(Front-end code edit data)
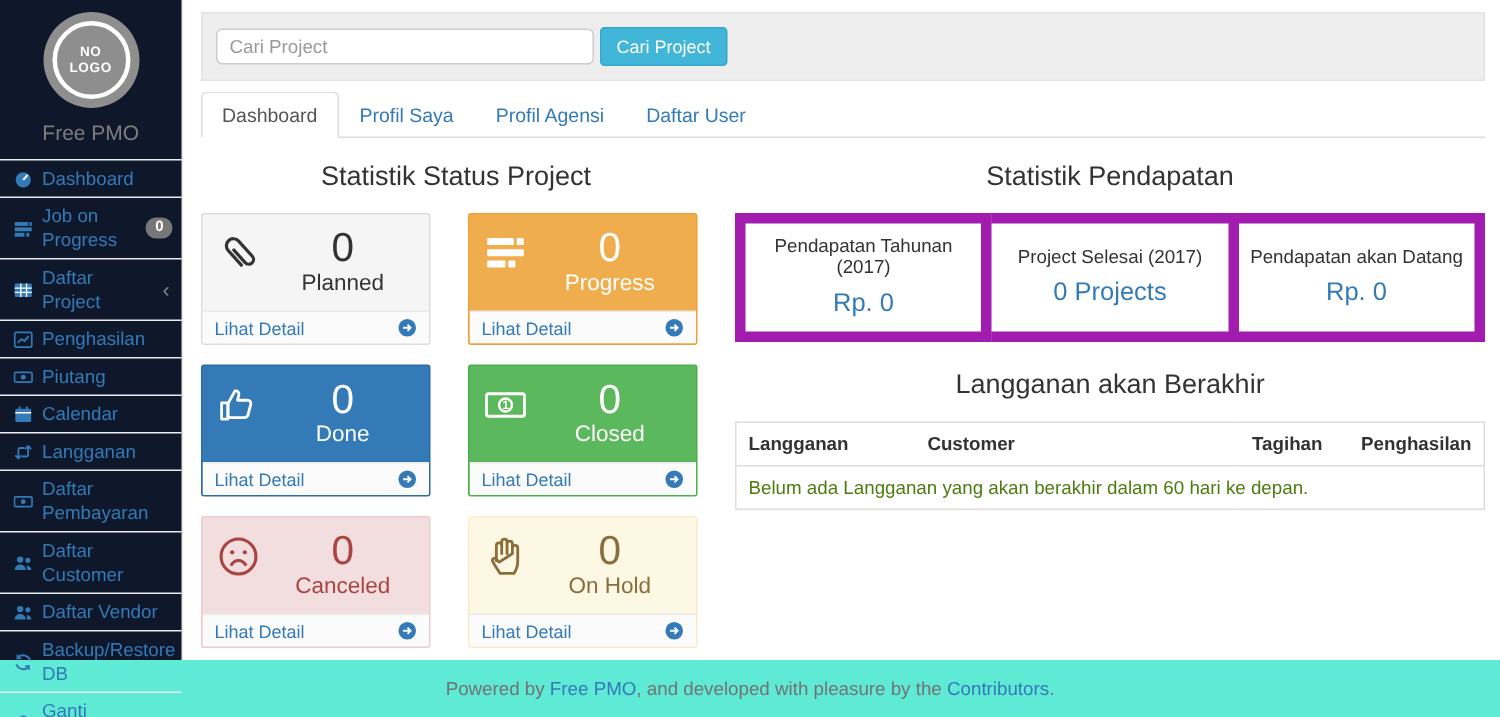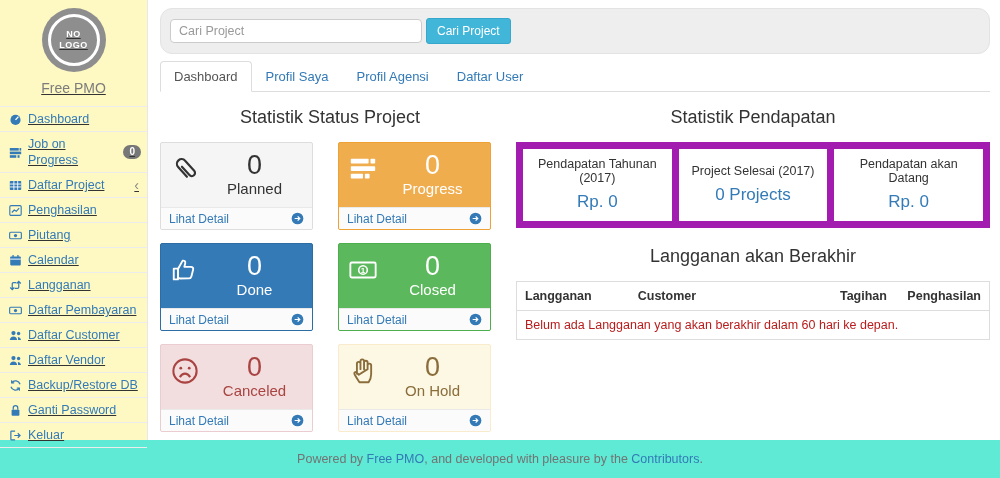--- a/index.html
+++ b/index.html
@@ -12,7 +12,7 @@
   .page { display:flex; height:440px; }
 
   
-  .sidebar { width:148px; flex:none; background:#fef9c3; border-right:1px solid #e7e7e7;text-decoration:underline; }
+  .sidebar { width:122px; flex:none; background:#0f172a; border-right:1px solid #e7e7e7; }
   .logo-badge {
     width:52px; height:52px; margin:14px auto 0; border-radius:50%;
     background:#8e8e8e; border:3px solid #fff; box-shadow:0 0 0 6px #8e8e8e;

Your objective: For each line in the data above that contains the string "right", extract the line.

Solution for this problem:
-  .sidebar { width:148px; flex:none; background:#fef9c3; border-right:1px solid #e7e7e7;text-decoration:underline; }
+  .sidebar { width:122px; flex:none; background:#0f172a; border-right:1px solid #e7e7e7; }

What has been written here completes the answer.